Ну и пусть! Прибавлю к ним и врачей.
Я долго и внятно говорил своему лечащему врачу о пользе тишины в санаторном лечении... И она меня понимала.
Я отменил все процедуры и полдня просидел в приемной главврача и двух его замов. Я рассказал им, какой у них хороший санаторий, какая вокруг необыкновенная природа и как мало надо сделать, чтобы каждый из наших героических граждан наслаждался тишиной и ничем не ограниченным простором... Каждый из них заверил меня в том, что вполне солидарен со мною, и даже благодарил за очень интересные сообщения об их санатории и природе, его окружающей.
По их же просьбе я написал короткую жалобу на возмутителей тишины.
— Примем меры, — сказал зам, который всей душой понял меня.
На следующий день меня пригласила лечащий врач.
— Знаете, — очень нежно сказала она, — факты безобразия, то есть непозволительного шума, в общем-то, никто не подтверждает... Говорят, поиграл немножко транзистор, а потом прекратил.
— После того как я привел к этому «транзистору» сестру.
— Игорь Вячеславович, — сказала еще нежнее врач, — знаете, я вам пропишу редкое успокаивающее лекарство, чехословацкое.
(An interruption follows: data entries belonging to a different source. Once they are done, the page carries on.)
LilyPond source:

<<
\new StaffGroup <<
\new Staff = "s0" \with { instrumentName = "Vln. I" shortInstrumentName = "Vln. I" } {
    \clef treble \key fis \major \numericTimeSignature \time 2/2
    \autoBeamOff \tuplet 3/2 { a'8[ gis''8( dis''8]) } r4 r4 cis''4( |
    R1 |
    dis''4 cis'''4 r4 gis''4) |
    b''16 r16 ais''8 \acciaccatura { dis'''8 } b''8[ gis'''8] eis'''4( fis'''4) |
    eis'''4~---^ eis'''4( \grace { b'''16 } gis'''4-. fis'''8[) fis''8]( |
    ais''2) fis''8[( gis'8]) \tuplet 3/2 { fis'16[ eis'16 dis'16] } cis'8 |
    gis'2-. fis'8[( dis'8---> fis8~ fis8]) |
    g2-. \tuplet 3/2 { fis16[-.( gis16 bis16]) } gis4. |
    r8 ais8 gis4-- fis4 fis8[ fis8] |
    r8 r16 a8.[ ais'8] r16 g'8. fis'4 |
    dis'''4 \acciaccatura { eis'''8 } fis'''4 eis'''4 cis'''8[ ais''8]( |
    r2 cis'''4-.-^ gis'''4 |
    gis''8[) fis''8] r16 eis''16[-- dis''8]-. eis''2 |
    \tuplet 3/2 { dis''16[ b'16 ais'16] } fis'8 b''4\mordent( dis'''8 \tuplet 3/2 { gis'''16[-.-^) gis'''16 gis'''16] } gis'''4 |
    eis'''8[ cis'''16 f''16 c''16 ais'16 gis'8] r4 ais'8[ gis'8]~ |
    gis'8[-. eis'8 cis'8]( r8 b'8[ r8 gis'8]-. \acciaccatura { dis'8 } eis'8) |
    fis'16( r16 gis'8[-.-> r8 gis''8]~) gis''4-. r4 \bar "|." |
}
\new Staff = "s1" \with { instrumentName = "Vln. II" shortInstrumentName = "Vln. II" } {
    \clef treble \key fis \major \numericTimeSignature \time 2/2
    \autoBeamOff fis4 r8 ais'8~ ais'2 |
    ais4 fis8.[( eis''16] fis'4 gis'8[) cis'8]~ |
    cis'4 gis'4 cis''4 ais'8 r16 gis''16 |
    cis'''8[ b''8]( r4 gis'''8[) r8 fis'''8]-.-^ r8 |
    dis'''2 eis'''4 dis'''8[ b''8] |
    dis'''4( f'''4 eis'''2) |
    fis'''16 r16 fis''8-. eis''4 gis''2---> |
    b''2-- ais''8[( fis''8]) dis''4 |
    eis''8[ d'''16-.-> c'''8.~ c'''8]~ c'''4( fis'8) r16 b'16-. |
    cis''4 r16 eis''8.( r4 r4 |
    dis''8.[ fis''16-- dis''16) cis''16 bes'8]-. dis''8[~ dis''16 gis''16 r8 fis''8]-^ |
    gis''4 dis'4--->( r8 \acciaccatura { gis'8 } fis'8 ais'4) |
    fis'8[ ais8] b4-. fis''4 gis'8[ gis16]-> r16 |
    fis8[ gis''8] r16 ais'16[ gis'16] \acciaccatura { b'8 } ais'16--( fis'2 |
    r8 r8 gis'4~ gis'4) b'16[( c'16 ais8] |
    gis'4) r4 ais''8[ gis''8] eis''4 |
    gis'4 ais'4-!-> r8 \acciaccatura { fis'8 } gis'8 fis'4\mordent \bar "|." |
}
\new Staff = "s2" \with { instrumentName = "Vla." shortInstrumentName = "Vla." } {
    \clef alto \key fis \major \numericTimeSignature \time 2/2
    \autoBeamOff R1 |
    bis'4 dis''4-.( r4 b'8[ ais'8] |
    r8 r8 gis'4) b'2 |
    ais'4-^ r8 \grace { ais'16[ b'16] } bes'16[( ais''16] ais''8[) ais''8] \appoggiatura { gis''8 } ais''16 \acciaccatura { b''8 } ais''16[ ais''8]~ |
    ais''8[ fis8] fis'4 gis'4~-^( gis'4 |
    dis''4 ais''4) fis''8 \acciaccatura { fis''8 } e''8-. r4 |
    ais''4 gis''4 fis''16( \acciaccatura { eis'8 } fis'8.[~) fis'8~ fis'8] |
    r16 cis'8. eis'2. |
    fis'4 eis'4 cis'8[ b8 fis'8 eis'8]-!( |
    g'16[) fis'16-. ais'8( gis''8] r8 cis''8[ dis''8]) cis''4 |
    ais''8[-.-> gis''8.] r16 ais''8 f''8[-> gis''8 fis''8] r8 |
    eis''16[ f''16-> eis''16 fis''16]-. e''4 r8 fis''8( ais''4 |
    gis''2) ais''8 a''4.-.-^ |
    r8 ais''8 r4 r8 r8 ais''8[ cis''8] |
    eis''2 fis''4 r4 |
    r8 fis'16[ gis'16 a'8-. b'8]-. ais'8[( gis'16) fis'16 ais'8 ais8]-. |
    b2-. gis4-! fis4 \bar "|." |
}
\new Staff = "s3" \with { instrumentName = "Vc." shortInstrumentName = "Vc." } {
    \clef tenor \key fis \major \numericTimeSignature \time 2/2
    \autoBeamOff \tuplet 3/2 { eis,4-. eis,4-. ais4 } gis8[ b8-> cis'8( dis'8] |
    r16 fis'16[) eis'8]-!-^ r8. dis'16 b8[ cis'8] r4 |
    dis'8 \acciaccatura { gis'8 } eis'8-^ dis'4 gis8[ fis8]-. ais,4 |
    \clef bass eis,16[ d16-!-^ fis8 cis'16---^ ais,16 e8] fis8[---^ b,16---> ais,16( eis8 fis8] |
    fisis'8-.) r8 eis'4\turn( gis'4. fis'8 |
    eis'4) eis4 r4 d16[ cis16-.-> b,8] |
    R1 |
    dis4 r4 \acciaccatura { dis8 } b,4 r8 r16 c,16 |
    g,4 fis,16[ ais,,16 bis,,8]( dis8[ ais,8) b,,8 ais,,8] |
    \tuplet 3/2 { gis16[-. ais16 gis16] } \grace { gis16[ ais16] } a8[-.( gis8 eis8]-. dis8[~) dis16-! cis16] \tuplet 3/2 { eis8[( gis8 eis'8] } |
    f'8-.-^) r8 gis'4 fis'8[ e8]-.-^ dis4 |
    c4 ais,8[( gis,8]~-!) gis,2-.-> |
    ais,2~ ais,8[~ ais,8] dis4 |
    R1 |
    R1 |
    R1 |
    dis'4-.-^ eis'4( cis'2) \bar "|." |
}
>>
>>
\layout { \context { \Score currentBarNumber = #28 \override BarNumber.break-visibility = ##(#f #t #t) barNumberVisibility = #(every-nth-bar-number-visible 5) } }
И еще попьем на ночь снотворного...
— Ирина Петровна, мои нервы выдержали два землетрясения... — начал было я, но она прервала:
— И у нас отличный психиатр. Я направлю вас...
— Не надо, — грустно сказал я, вспомнив, как спокойно надевал в тот вечер свой прекрасный выходной костюм, повязывал галстук, только для того чтобы не выглядеть жалким и загнанным перед тем новым, что открылось мне, когда я созерцал ничем не ограниченный простор с двенадцатого этажа современного здания, так удачно вписанного в ландшафт Южного берега Крыма.